Am 28. Mai, dem Internationalen Tag der Frauengesundheit, fordern NEOS Wien eine bessere medizinische Versorgung von Frauen und Mädchen. Gesundheitssprecherin Jing Hu betont die Bedeutung der Gendermedizin.

Frauengesundheit als Schwerpunkt

„Über Jahrhunderte hat sich die Medizin am männlichen Körper orientiert – von der Forschung über die Dosierung von Medikamenten bis zur Diagnose. Die Folgen spüren Frauen bis heute. Ein bekanntes Bespiel: Ein Herzinfarkt zeigt sich bei Frauen oft mit ganz anderen Symptomen und wird deshalb später erkannt. Genau hier setzt die Gendermedizin an, und genau hier müssen wir umdenken“, erklärt Jing Hu, Gesundheitssprecherin NEOS Wien.

Maßnahmen und Angebote

  • Die Stadt führt den Frauengesundheitsbeirat als feste Schnittstelle weiter, um den Einfluss von Expertinnen auf die Wiener Gesundheitspolitik zu sichern.
  • Im Rahmen des Regionalen Strukturplans Gesundheit (RSG Wien 2030) entstehen bis 2030 insgesamt neun neue, spezifische Frauengesundheitszentren.
  • Das Netz reicht von hochspezialisierter Gendermedizin in Spitälern bis zu niederschwelligen Anlaufstellen für Frauen.
  • Mit Projekten wie ‚FEM Med‘ bieten die NEOS kompetente, psychosoziale und medizinische Beratung direkt in der Lebensrealität von Frauen.
  • Die Initiative „Kostenlos bluten“ an Wiener Schulen entlastet Mädchen finanziell und nimmt der Regel das Stigma.

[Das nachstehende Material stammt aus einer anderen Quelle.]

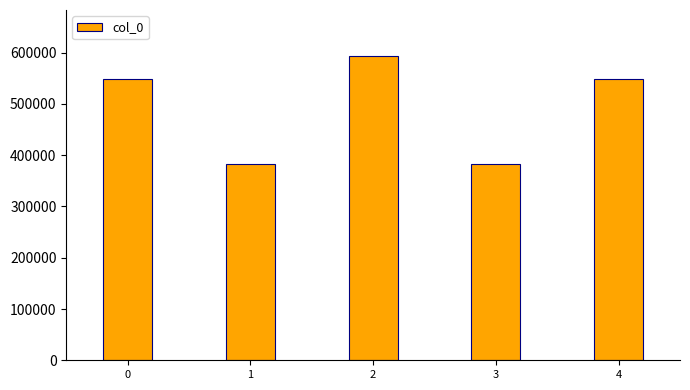

Is it true that the value at 2 is 945999?

False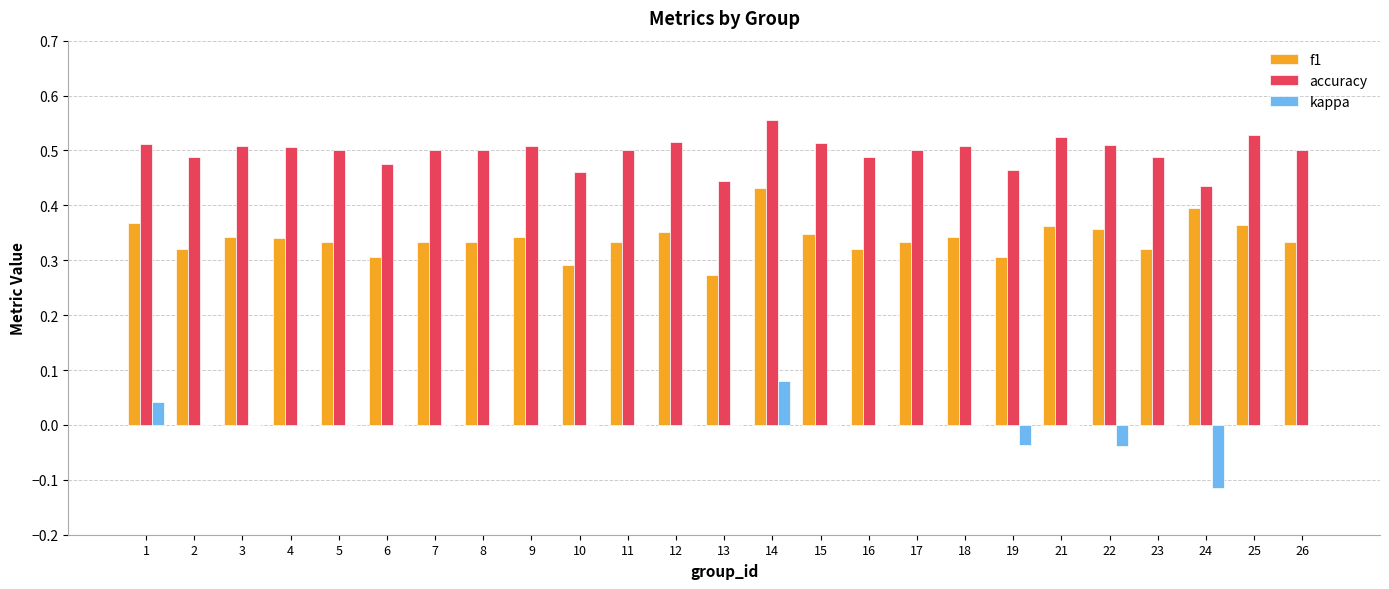

At which category does the chart reach its peak across all series?

14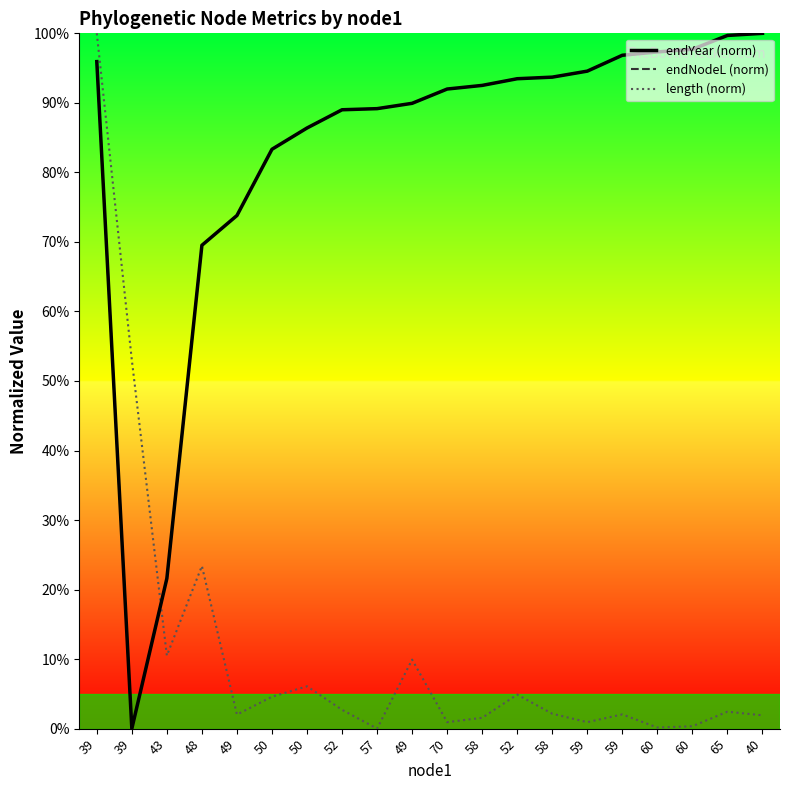

What are all the series names shown in the legend?

endYear (norm), endNodeL (norm), length (norm)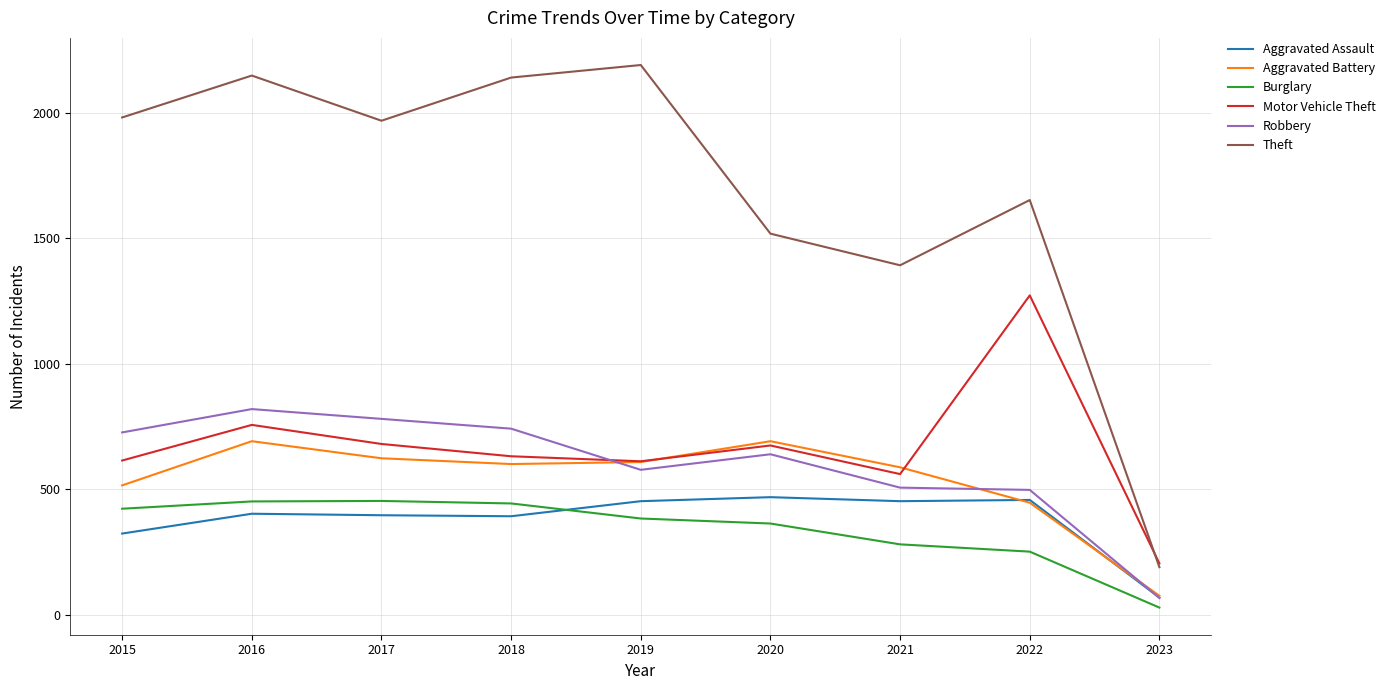

What is the total value across all series at 2022?

4575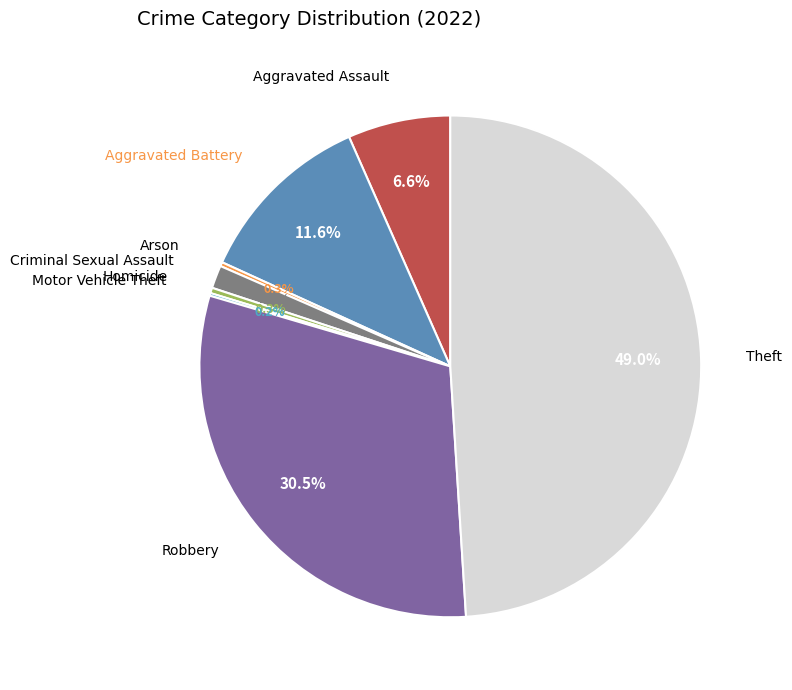

Does any single category account for the majority?

No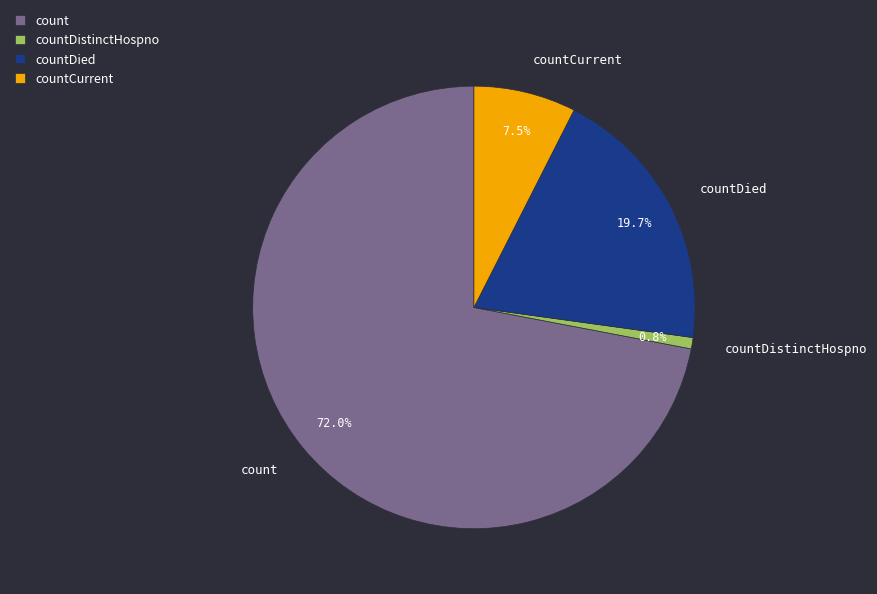

How many segments does this pie chart have?

4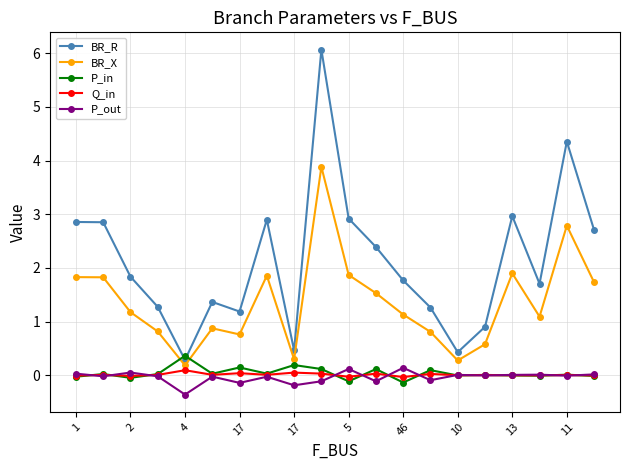

True or false: Q_in has more than 1 points higher than both neighbors.

True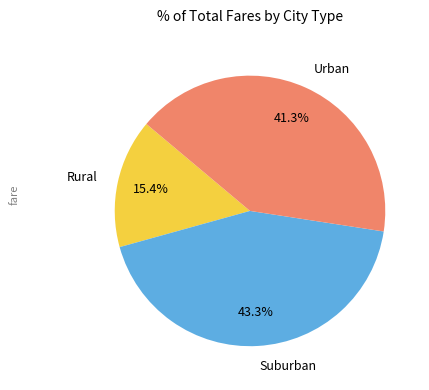

What is the ratio of the value at Urban to the value at Suburban?

1.0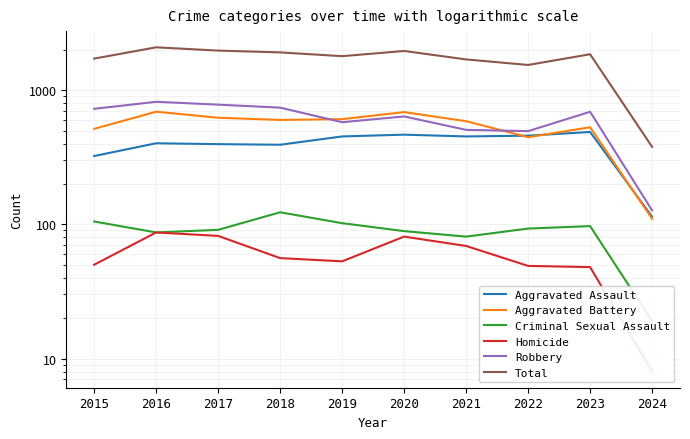

At which label does Total reach its peak?

2016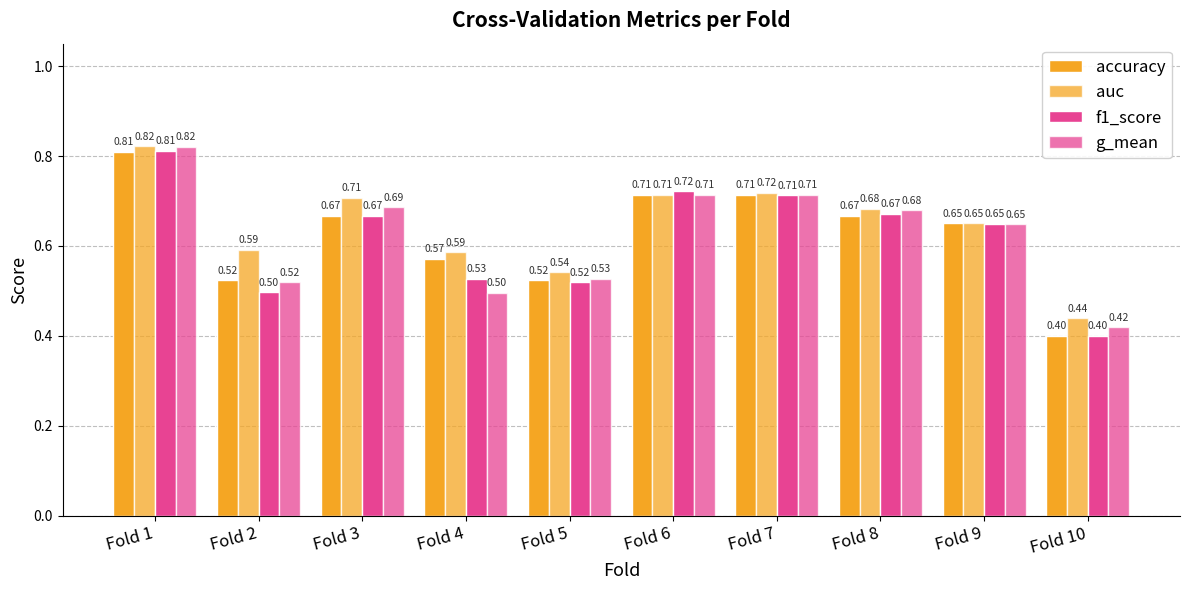

Count the number of categories in the chart.

10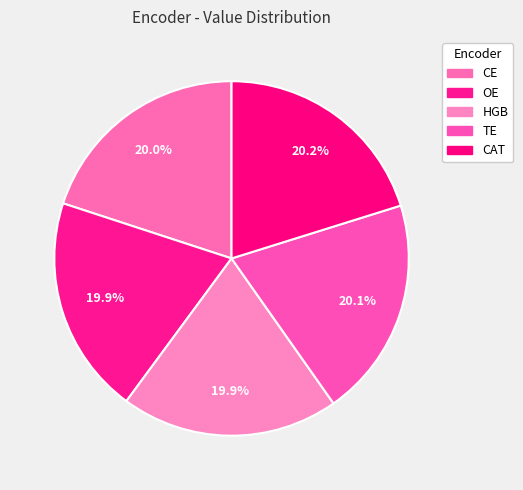

Count the number of slices in the pie.

5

Offener Umgang und Gleichstellung

Frauensprecherin Dolores Bakos sagt: „Menstruationsgesundheit und Endometriose, Wechseljahre, (früher) Schwangerschaftsverlust und vieles weitere mehr dürfen keine Tabuthemen sein“. Sie ergänzt: „Wien leistet hier wichtige Aufklärungs- und Awarenessarbeit und zeigt vor, dass der offene Umgang mit frauenrelevanten Gesundheitsthemen nicht nur das Wohlbefinden verbessert, sondern auch die Gleichstellung aktiv vorantreibt. Mit Projekten wie ‚FEM Med‘ bieten wir Frauen kompetente, psychosoziale und medizinische Beratung direkt in ihrer Lebensrealität.“

„Wien muss eine Stadt sein, in der Frauen gesund, selbstbestimmt und optimal versorgt leben können – in jeder Lebensphase“, so Bakos abschließend.